Lancaster’s “Vision Zero” safe streets initiative got a shout-out in NPR’s “Morning Edition” radio broadcast this week.
The Red Rose City is using $12 million in federal infrastructure grants to install bike lanes, paint eye-catching “piano key” crosswalks, and “daylight” dangerous intersections — using paint and bollards to keep cars from parking near them and blocking sightlines.
It’s part of a national push to redesign city roadways to slow traffic and protect cyclists and pedestrians — an effort many urbanists say is overdue, but which is generating more than a little pushback from residents irate about reduced curbside parking and skeptical of the changes.

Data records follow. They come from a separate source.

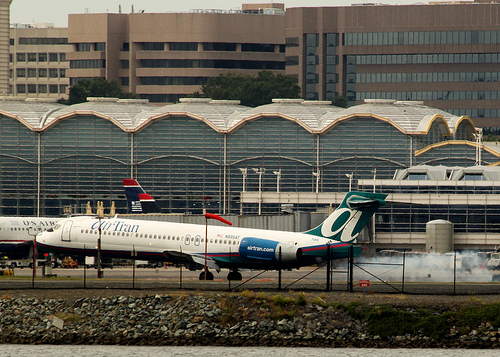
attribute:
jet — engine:
[42, 177, 390, 275]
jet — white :
[39, 188, 405, 287]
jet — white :
[0, 194, 96, 263]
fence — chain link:
[10, 242, 492, 299]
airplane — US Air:
[0, 177, 162, 258]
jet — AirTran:
[33, 188, 390, 280]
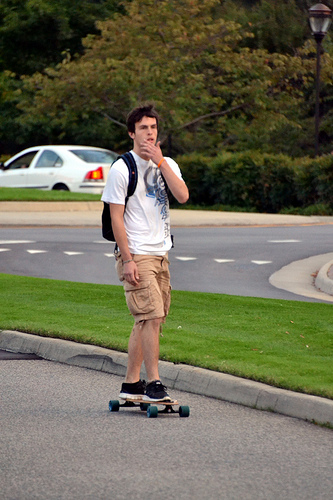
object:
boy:
[107, 106, 189, 403]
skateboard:
[106, 398, 190, 420]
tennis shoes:
[120, 380, 169, 404]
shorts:
[115, 249, 171, 324]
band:
[140, 138, 162, 163]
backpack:
[101, 151, 138, 237]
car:
[1, 143, 119, 195]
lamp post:
[306, 2, 332, 157]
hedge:
[159, 151, 332, 208]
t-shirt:
[100, 158, 184, 255]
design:
[143, 165, 168, 235]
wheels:
[148, 404, 158, 416]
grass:
[0, 271, 333, 400]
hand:
[140, 137, 164, 166]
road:
[0, 349, 331, 500]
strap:
[119, 151, 137, 202]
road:
[0, 220, 332, 299]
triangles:
[251, 257, 271, 269]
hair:
[125, 106, 158, 133]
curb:
[1, 327, 332, 427]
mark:
[62, 352, 130, 377]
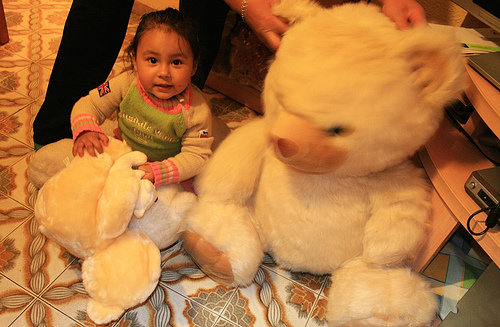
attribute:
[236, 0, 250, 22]
bracelet —  person's,  wrist's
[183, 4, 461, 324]
teddy — big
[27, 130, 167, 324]
bear — yellowish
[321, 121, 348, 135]
eye — black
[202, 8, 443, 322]
animal — big, stuffed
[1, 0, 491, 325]
floor — patterned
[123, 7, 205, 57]
hair — black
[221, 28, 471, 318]
bear — blurry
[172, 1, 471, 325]
teddy bear — big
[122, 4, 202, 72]
hair — black, girl's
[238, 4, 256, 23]
bracelet —  person's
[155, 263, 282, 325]
tile —  floor,  with design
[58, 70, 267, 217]
sweater — green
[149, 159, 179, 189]
stripes — pink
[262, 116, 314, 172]
nose — tan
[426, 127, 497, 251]
shelf — wood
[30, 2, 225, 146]
pants — black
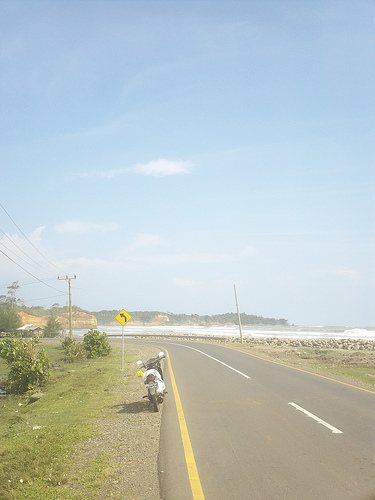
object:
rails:
[93, 332, 225, 344]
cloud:
[109, 148, 196, 196]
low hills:
[1, 301, 295, 334]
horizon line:
[1, 292, 373, 319]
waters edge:
[62, 323, 373, 343]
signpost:
[115, 309, 132, 370]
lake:
[54, 306, 373, 358]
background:
[1, 19, 373, 350]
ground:
[281, 118, 299, 138]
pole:
[121, 326, 124, 370]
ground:
[48, 333, 153, 498]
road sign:
[115, 308, 131, 326]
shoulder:
[231, 342, 369, 389]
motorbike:
[136, 351, 168, 412]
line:
[287, 401, 343, 434]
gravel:
[77, 354, 163, 478]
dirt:
[102, 479, 161, 496]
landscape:
[0, 308, 374, 498]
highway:
[0, 336, 373, 498]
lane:
[103, 328, 374, 500]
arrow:
[119, 312, 127, 322]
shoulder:
[66, 336, 166, 497]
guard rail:
[102, 334, 230, 347]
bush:
[80, 328, 109, 357]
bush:
[0, 334, 49, 397]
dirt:
[113, 401, 142, 456]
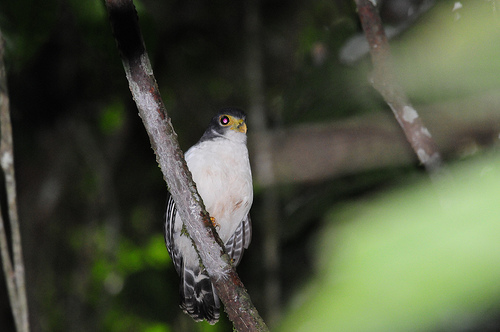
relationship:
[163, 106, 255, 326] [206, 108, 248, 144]
bird has head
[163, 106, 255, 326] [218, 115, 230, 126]
bird has eye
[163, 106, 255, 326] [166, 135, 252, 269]
bird has body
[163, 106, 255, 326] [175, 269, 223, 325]
bird has tail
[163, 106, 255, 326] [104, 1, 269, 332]
bird perched on branch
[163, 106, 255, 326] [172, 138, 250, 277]
bird has feathers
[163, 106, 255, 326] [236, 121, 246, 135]
bird has peck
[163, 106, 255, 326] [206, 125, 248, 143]
bird has neck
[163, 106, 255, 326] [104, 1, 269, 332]
bird on branch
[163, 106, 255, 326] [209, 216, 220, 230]
bird has claws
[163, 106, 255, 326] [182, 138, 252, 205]
bird has breast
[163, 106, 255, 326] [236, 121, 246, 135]
bird has beak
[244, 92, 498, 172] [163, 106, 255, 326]
branch behind bird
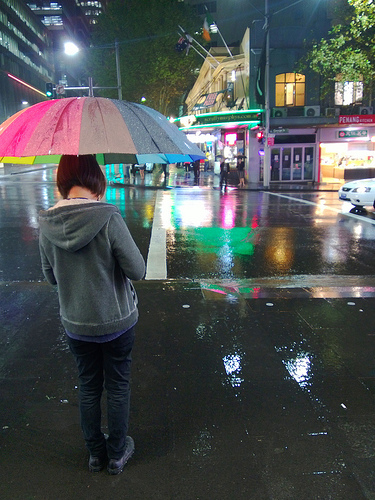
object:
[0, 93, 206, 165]
umbrella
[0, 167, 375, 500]
street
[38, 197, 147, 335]
jacket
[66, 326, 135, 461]
pants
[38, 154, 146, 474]
girl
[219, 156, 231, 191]
people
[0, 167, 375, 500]
sidewalk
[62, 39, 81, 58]
light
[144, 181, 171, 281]
line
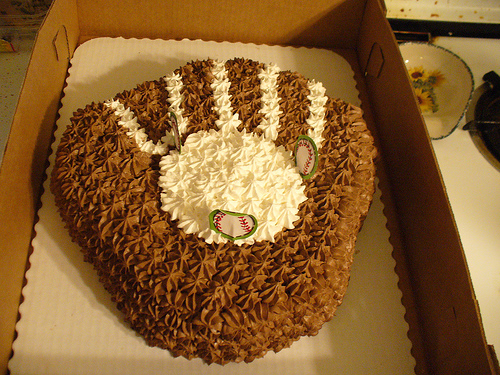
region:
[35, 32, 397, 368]
frosted cake in shape of a baseball mitt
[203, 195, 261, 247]
baseball decoration on cake frosting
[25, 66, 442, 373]
frosted cake on paper in cardboard box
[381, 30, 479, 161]
small white ceramic dish with sunflowers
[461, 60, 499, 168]
chrome stove burner with black grate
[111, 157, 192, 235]
chocolate and white frosting on cake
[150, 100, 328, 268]
three baseball decorations on mitt shaped cake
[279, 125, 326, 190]
baseball decoration with green border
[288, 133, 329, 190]
baseball decoration with red stitching detail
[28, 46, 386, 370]
cake shaped like a baseball mitt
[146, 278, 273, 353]
thick chocolate frosting on the cake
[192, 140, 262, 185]
thick white frosting on the cake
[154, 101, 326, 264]
three baseball decorations in the frosting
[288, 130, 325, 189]
baseball decoration with green border around it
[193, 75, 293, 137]
brown and white stripes of frosting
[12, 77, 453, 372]
cake on white paper in brown box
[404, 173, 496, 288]
brown box made of cardboard on counter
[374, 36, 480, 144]
small ceramic white dish with sunflowers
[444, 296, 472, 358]
cake in brown box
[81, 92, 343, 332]
cake is brown and white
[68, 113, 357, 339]
cake shaped like mitt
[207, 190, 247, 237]
baseball stickers on cake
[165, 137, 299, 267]
white circle in middle of cake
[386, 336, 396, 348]
white paper cake sits on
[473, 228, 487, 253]
cake box on stove top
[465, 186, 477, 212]
stove top is white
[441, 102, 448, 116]
tan bowl on stove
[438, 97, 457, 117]
bowl has sunflowers on it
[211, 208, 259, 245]
Baseball decoration on ball glove cake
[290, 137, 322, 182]
Baseball decoration on ball glove cake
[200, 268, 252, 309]
Part of brown icing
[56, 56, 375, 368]
Fancy ball glove cake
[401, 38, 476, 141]
Saucer with yellow daisey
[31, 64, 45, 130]
Part of brown delivery box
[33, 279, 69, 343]
Part of white sheet box covering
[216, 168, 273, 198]
Part of white icing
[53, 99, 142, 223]
Part of thumb on baseball cake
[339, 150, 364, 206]
Part of brown icing on cake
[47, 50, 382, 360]
a baseball glove cake in a box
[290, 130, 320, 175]
a base ball picture on a cake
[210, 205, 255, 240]
a base ball picture on a cake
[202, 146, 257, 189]
the white frosting of a cake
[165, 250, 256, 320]
the brown frosting of a cake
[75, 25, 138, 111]
the paper under a cake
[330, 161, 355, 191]
a star of chocolate frosting on a cake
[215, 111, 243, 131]
a star of white frosting on a cake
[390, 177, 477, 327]
the side of a box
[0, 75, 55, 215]
the side of a box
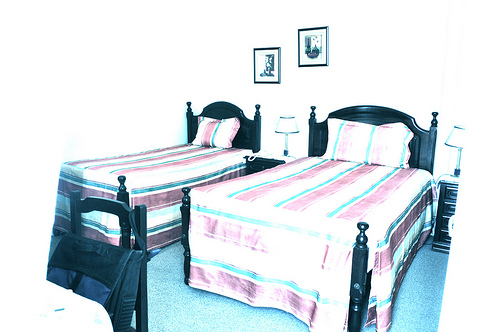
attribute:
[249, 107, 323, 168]
lamp — small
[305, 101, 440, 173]
head board — black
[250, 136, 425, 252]
bedpsread — striped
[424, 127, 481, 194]
lamp — small, white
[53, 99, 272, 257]
twinbed — black, framed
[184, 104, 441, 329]
twinbed — black, framed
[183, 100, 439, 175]
headboards — black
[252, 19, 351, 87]
picture — framed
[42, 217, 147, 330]
bag — black, blue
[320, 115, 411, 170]
pillow cover — striped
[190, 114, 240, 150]
pillow cover — striped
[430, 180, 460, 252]
black nightstand — small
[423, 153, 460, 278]
stand — wooden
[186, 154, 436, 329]
bedspread — striped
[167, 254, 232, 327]
carpet — blue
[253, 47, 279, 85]
picture — above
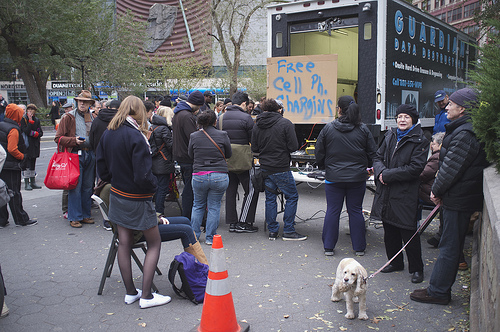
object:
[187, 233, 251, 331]
cone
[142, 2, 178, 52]
tarp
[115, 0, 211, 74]
structure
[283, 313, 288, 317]
leaves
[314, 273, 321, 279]
leaves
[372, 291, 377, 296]
leaves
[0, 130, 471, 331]
ground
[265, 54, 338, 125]
sign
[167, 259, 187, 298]
straps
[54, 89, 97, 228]
man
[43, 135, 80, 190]
bag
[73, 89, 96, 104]
hat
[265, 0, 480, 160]
truck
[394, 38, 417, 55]
lettering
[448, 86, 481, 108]
hat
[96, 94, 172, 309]
woman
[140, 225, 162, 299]
black nylon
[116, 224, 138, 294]
black nylon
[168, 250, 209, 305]
backpack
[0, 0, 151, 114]
tree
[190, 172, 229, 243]
jeans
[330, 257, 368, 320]
dog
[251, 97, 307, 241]
people standing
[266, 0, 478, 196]
cellphone charging-station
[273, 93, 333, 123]
chargers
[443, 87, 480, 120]
head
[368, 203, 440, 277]
leash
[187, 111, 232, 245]
woman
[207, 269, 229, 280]
strips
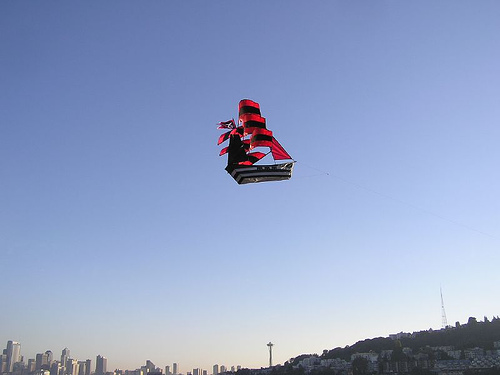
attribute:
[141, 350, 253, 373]
building building — small, middle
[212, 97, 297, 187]
kite — flying, red, black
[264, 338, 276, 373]
ride — tall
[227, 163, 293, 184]
boat base — black, white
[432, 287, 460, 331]
tower — cell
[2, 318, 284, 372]
skyline — city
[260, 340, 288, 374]
light — street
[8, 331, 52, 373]
buildings — tall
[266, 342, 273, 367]
tower — metal, tall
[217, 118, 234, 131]
flag — red, black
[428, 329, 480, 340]
bushes — bunch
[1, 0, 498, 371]
sky — clear, blue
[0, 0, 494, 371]
blue skies — clear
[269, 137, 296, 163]
sail — red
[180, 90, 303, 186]
kite — pirate ship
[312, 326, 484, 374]
houses — many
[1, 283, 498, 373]
city — below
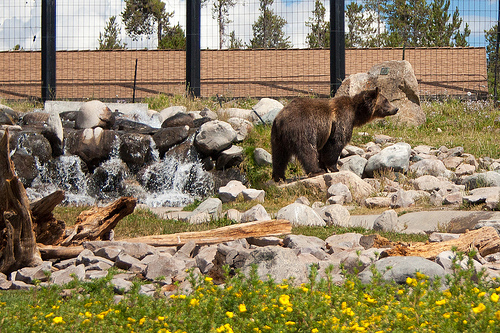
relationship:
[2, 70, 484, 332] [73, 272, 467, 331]
field has flower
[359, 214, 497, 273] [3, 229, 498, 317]
log lying among rocks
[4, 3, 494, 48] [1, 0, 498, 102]
sky outside cage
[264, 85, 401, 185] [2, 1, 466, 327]
bear in enclosure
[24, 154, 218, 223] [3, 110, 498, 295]
waterfall gushing from rock design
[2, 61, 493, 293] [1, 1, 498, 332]
rocks in cage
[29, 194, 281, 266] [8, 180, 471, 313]
log laying amongst rocks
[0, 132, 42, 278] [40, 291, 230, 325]
tree stump beyond flowers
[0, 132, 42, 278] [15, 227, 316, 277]
tree stump next to rocks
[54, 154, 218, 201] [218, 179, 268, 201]
waterfall contained by rock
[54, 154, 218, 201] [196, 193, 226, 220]
waterfall contained by rock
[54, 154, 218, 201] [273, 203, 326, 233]
waterfall contained by rock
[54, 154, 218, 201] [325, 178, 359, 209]
waterfall contained by rock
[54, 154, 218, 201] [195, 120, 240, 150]
waterfall contained by rock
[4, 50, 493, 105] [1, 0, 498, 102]
wall outside cage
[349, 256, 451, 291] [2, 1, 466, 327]
rock in enclosure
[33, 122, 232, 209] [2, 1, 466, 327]
rock in enclosure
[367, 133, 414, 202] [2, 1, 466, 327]
snowrock in enclosure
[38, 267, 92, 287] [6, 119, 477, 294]
large rock in enclosure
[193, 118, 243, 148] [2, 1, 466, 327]
large rock in enclosure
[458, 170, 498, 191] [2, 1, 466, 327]
rock in enclosure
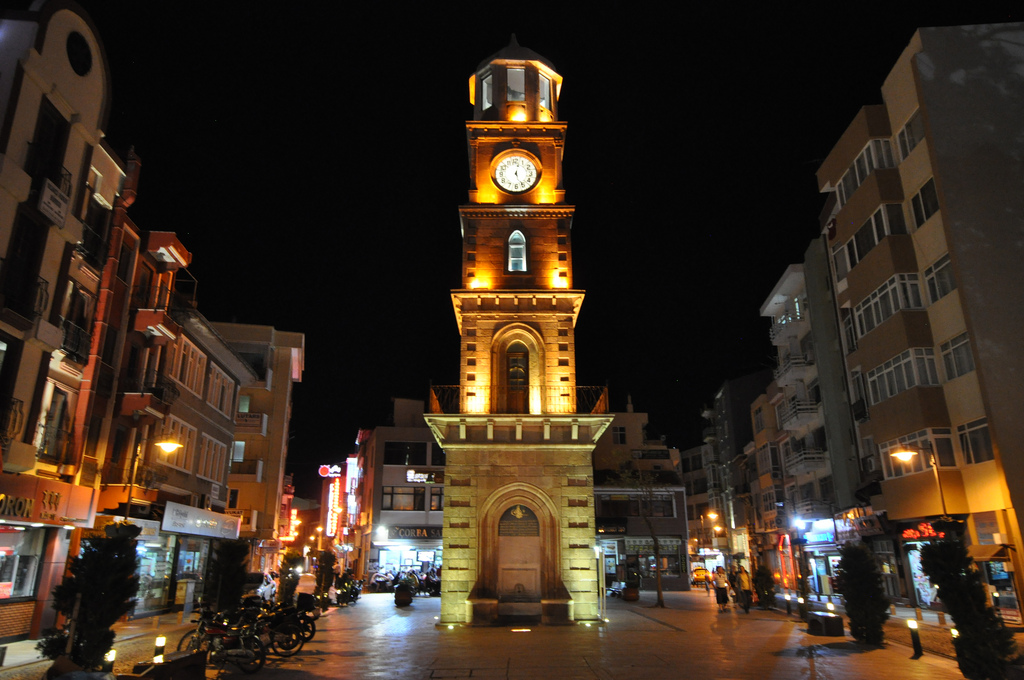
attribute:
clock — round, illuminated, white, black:
[468, 147, 544, 206]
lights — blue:
[339, 511, 432, 630]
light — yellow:
[881, 440, 927, 482]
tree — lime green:
[24, 498, 146, 680]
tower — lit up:
[424, 55, 613, 628]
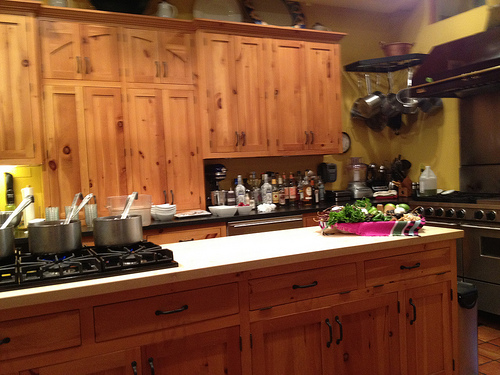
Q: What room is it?
A: It is a kitchen.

“It’s awful,” Debbie Smithgall, widow of former Mayor Charlie Smithgall, told NPR reporter Joel Rose.
Lancaster’s funding comes through the federal “Safe Streets for All” program. According to a U.S. Department of Transportation fact sheet, more than $1.7 billion in safe streets funding has gone out to more than 1,000 jurisdictions representing 70% of the U.S. population.
In June, U.S. Transportation Secretary Pete Buttigieg visited Lancaster to see the results so far. Sorace told him the federal money is allowing the projects to be done in half the time — five to six years for full implementation, rather than 10 to 12.
The goal is to reduce crashes, injuries and especially deaths — the latter to zero if possible, as the “Vision Zero” moniker implies.
Nationwide, around 40,000 people died in road fatalities in 2023, down slightly from 2022 but well above pre-pandemic levels.
In her January State of the City address, Sorace highlighted one of the city’s intersection safety projects: the Plum Street roundabout. Its installation was controversial, but there have been no serious crashes there since, she said, versus 11 crashes, two with injuries, in the preceding three years.